Le motif de précaution est défini par Keynes comme « la volonté de soustraire aux risques de variations la valeur monétaire future d’une certaine proportion de ses ressources ». Cette définition se rapproche d’un besoin de couverture contre l’inflation des biens et services. Dans certaines circonstances, certaines crypto-monnaies peuvent ainsi constituer une forme d’assurance anti-inflationniste, même s’il convient de rester prudent quant à la corrélation entre inflation et Bitcoin, qui demeure instable et discutable.
Le motif de spéculation renvoie, quant à lui, à la détention de monnaie en tant qu’actif de patrimoine. La variation de la demande d’encaisses spéculatives — pour reprendre la terminologie keynésienne — dépend des anticipations de taux d’intérêt.
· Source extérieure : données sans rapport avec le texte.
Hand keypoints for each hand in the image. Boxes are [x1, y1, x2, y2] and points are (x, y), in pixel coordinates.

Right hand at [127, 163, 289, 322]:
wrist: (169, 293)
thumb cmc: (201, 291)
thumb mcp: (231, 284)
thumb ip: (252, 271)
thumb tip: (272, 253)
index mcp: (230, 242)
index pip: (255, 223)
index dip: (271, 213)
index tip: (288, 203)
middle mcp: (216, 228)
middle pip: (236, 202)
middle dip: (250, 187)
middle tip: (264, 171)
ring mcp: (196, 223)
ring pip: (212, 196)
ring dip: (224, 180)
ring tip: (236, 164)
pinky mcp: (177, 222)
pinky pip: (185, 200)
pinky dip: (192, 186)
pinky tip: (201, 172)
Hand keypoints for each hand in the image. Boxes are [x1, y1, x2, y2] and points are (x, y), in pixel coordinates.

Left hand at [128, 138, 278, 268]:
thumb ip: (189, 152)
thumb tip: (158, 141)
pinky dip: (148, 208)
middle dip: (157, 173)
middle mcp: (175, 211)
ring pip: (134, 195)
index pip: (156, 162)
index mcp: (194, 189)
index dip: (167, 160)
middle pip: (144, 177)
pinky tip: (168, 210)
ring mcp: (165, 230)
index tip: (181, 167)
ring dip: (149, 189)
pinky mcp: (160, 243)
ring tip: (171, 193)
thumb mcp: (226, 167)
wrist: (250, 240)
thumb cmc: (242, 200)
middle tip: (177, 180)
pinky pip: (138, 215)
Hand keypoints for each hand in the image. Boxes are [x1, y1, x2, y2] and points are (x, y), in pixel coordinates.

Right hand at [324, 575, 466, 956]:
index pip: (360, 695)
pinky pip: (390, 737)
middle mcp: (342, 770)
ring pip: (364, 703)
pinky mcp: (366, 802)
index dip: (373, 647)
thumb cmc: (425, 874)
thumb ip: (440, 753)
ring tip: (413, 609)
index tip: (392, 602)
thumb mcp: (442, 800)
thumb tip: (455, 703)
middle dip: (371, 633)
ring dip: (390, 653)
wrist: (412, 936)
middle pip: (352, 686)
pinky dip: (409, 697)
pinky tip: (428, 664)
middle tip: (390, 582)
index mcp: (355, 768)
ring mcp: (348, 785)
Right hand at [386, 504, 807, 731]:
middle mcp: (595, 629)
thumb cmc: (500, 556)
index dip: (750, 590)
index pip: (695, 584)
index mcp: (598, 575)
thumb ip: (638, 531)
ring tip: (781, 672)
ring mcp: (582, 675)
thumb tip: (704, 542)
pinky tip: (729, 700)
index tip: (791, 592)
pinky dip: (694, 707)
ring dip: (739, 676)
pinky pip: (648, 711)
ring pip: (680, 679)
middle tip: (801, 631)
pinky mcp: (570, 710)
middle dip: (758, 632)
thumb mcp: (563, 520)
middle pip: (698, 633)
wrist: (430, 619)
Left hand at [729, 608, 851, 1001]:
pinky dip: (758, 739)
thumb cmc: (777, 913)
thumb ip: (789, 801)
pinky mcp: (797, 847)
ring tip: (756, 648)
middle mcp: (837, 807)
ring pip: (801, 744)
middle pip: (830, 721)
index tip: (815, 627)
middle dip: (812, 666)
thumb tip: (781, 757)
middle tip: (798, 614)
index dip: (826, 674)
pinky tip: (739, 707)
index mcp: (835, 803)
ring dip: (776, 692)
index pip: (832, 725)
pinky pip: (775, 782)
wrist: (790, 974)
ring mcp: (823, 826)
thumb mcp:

En pratique, les épargnants, y compris institutionnels, arbitrent davantage entre actifs financiers et monnaie en fonction du revenu monétaire de l’actif (le portage) que de ses gains ou pertes en capital (la valorisation mark-to-market). Ils comparent donc le rendement monétaire d’une obligation à celui de la monnaie, compris entre 0 % pour le cash pur et les taux monétaires. La demande de monnaie spéculative est d’autant plus élevée que le coût net de liquidité est faible, et inversement. Cette mécanique permet de mieux comprendre la forte sensibilité des crypto-monnaies aux anticipations de taux courts, ainsi que leur rebond marqué lorsque les anticipations de baisse des taux se renforcent. Le Bitcoin et les altcoins semblent ainsi remplir de plus en plus ce rôle de demande de monnaie spéculative au sens keynésien.
En synthèse, il apparaît difficile d’adopter une posture radicalement cryptophile ou, à l’inverse, totalement cryptophobe. Il est également quasiment impossible de positionner les crypto-monnaies sur l’échelle traditionnelle risque-rendement des actifs financiers. De ce fait, les techniques de trading et les stratégies d’investissement de moyen-long terme éprouvées sur les classes d’actifs traditionnelles ou alternatives sont difficilement transposables à l’univers des cryptos. Il convient donc sans doute de s’intéresser prioritairement à leur utilité et aux usages qui pourraient en découler. Par ailleurs, parmi les motifs traditionnels de la demande de monnaie, certains peuvent permettre à certaines crypto-monnaies de se substituer, partiellement ou totalement, aux monnaies fiduciaires.
Comme nous l’écrivions il y a quelques mois dans notre article « Monnaies fiduciaires et cryptos : la quête d’un système monétaire viable », nous entrons dans une phase de remise en question du pouvoir monétaire et de la légitimité des banques centrales, au profit d’une plus grande liberté de choix monétaire.